-------- TASK INPUTS

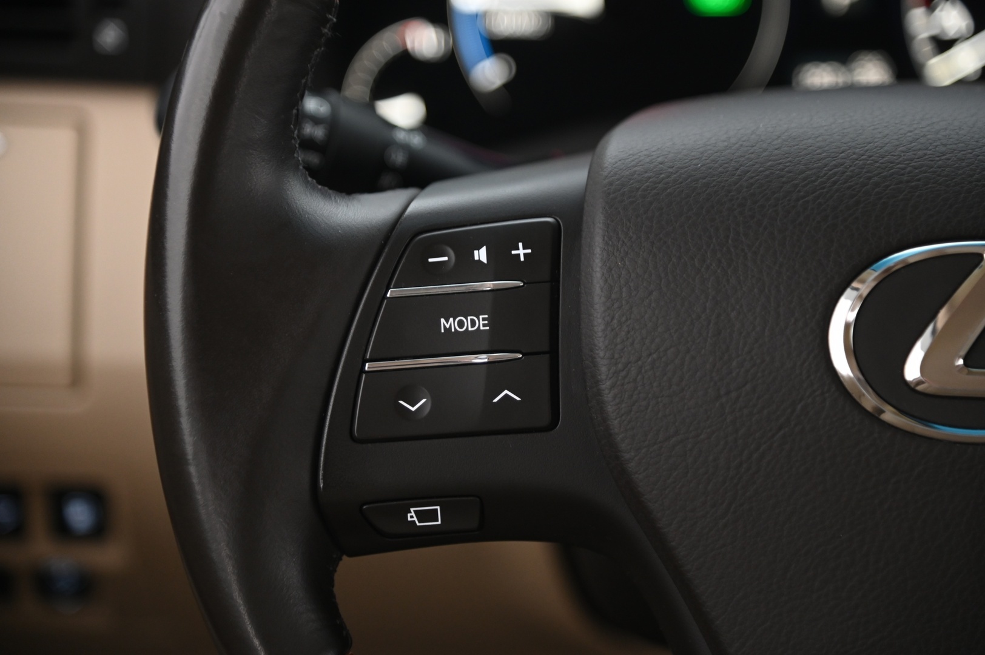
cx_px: 492
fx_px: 3281
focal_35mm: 120
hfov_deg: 17.1
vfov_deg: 11.4
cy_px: 328
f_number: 4
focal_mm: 120
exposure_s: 1/15
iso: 2000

----------------

_TASK:_ Would you please print the entries once more, word for word, minus the pictures?

_WRITTEN SOLUTION:_
cx_px: 492
fx_px: 3281
focal_35mm: 120
hfov_deg: 17.1
vfov_deg: 11.4
cy_px: 328
f_number: 4
focal_mm: 120
exposure_s: 1/15
iso: 2000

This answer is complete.